Un niño llora en la noche, tras la pared, tras la calle,
un niño llora a lo lejos,
tal vez en otra ciudad,
en otro mundo tal vez.
Y veo la mano que sostiene la cuchara mientras la otra mano sostiene la cabeza.
Y veo el hilo aceitoso que escurre por el mentón del niño,
escurre por la calle, escurre por la ciudad
(apenas un hilo).
Y no hay nadie en el mundo a no ser ese niño llorando.
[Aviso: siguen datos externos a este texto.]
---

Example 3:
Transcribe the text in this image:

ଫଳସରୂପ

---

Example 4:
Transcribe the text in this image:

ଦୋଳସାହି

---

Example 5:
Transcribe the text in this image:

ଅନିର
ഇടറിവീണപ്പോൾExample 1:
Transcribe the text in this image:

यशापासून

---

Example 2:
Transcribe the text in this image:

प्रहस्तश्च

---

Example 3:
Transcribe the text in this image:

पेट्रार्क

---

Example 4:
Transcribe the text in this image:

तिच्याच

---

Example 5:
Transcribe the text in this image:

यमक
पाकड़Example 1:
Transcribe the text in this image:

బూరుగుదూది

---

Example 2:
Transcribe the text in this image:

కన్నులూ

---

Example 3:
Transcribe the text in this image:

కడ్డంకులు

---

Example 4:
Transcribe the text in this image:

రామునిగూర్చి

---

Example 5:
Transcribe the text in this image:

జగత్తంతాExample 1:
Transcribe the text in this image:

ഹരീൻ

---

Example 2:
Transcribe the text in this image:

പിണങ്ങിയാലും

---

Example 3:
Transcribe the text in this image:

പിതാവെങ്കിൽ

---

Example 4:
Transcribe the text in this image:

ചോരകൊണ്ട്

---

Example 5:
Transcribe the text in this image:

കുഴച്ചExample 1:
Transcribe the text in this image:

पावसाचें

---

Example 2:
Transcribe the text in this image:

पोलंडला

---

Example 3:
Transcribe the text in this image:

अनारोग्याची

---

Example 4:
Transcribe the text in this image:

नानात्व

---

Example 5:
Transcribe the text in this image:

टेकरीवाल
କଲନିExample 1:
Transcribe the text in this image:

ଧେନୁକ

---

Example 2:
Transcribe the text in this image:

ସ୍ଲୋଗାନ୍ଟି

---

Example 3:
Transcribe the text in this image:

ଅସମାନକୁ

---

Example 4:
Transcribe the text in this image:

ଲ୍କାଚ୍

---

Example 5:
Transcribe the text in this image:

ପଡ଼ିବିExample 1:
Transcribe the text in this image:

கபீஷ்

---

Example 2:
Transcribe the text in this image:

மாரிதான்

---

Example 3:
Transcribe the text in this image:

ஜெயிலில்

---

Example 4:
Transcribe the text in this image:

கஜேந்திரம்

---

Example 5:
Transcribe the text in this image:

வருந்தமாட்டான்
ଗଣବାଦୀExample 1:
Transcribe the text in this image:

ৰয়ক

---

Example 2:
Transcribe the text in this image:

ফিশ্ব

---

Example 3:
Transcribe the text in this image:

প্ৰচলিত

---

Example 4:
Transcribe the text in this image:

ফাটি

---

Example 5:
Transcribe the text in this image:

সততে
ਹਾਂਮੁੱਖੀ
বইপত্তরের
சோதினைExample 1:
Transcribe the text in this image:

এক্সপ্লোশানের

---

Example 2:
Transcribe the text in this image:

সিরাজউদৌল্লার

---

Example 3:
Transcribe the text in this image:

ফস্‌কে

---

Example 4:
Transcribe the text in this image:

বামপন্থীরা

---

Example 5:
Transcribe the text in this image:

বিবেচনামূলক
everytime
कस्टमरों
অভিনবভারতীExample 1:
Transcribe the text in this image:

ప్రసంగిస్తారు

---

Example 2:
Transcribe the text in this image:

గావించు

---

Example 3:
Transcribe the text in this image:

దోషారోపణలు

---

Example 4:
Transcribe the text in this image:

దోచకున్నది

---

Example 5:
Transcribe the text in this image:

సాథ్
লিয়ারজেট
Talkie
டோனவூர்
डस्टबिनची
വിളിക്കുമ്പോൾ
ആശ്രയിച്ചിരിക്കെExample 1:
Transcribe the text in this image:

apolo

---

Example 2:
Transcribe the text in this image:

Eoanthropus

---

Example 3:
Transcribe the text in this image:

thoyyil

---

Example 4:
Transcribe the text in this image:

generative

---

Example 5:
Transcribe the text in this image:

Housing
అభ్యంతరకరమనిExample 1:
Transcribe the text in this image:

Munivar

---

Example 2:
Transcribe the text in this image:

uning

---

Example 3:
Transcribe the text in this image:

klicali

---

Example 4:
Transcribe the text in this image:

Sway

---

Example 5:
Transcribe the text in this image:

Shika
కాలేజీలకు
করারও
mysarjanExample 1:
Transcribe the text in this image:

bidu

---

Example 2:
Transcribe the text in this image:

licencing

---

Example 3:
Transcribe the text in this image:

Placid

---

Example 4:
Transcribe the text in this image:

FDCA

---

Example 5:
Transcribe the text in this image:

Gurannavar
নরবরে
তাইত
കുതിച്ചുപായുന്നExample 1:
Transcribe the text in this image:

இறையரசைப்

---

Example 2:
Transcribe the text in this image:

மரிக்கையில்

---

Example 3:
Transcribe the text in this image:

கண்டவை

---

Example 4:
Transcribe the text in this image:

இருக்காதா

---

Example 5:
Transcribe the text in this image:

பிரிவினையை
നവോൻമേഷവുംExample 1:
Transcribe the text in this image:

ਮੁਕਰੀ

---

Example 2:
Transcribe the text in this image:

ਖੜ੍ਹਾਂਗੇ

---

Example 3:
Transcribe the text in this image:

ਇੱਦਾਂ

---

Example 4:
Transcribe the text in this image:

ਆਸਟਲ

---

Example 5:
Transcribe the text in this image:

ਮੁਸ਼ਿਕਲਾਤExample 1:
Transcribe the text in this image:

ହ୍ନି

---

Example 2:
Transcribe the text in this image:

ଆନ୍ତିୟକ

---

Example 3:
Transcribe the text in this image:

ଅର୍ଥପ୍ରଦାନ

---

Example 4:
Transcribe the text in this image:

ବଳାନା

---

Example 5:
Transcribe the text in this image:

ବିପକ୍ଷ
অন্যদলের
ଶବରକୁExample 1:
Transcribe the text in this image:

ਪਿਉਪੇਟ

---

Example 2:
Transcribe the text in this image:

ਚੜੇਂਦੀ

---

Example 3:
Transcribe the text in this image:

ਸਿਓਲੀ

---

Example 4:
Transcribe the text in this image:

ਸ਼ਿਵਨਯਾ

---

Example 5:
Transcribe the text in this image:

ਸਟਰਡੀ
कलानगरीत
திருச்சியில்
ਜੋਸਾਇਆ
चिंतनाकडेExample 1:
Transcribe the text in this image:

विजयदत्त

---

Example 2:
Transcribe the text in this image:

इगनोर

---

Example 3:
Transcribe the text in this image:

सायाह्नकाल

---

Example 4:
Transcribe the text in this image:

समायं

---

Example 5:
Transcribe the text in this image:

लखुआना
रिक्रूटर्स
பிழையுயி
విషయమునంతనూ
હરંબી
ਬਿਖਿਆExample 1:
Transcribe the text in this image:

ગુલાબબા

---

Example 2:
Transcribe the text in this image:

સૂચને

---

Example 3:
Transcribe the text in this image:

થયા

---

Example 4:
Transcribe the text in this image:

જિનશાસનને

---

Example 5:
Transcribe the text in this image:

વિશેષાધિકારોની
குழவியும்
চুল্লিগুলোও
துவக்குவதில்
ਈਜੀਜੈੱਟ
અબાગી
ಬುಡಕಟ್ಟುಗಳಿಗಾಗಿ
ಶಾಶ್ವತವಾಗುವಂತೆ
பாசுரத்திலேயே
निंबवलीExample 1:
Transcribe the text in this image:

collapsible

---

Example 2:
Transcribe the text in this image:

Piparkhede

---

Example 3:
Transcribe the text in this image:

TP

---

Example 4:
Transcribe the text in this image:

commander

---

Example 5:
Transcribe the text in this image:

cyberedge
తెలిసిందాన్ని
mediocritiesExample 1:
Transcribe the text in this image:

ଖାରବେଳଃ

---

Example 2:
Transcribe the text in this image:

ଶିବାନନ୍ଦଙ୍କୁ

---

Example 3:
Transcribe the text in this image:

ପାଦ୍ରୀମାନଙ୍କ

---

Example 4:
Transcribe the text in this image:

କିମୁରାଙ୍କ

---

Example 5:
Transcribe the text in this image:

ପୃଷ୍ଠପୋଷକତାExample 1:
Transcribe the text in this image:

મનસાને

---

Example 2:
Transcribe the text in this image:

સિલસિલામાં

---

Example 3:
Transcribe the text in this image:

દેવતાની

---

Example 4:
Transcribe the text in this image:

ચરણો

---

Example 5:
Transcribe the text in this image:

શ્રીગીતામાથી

Un buey contempla a los hombres
Tan delicados (más que un arbusto) y corren,
corren de un sitio a otro, se olvidan siempre de algo.
Ciertamente les falta no sé qué esencial atributo,
ya que a veces se muestran nobles y graves,
ah espantosamente graves, siniestros incluso.
Pobres, se diría que no escuchan
el canto del aire ni los secretos del heno:
tampoco parecen distinguir en el espacio
lo que es para nosotros compartido y visible.
Y se entristecen y en el matadero de la tristeza llegan a la crueldad.
Toda su expresión radica en los ojos y se desvanece
con un simple pestañeo, con una sombra.
Nada en su pelambre, en sus extremidades de fragilidad inconcebible,
y qué poco de montaña hay en ellos
y qué sequedad y qué remolinos y qué imposibilidad de organizarse
en formas serenas, permanentes y necesarias.
Acaso (por un minuto) tienen cierta melancólica gracia
y con ella se hacen perdonar la agitación incómoda y el traslúcido
vacío interior que los vuelve tan pobres y menesterosos,
al punto de emitir sonidos agónicos y absurdos:
deseos, amor, celos (¿qué sabemos nosotros?),
sonidos que se deshacen y caen por tierra
como afligidas piedras que calcinan la hierba y el agua.
Qué difícil rumiar nuestra verdad
después de todo esto.
 
Herencia
¿Qué memoria daré al país que me dio
cuanto recuerdo y sé, todo lo que sentí?
En la infinita noche breve el tiempo olvidó
mi dudosa medalla y hoy se burla de mí.

¿Y merezco esperar más que los otros yo?
Mundo, tú no me engañas. Yo no te engaño a ti.
Monstruos contemporáneos que Orfeo no domó
y vagan taciturnos entre el tal vez y el sí.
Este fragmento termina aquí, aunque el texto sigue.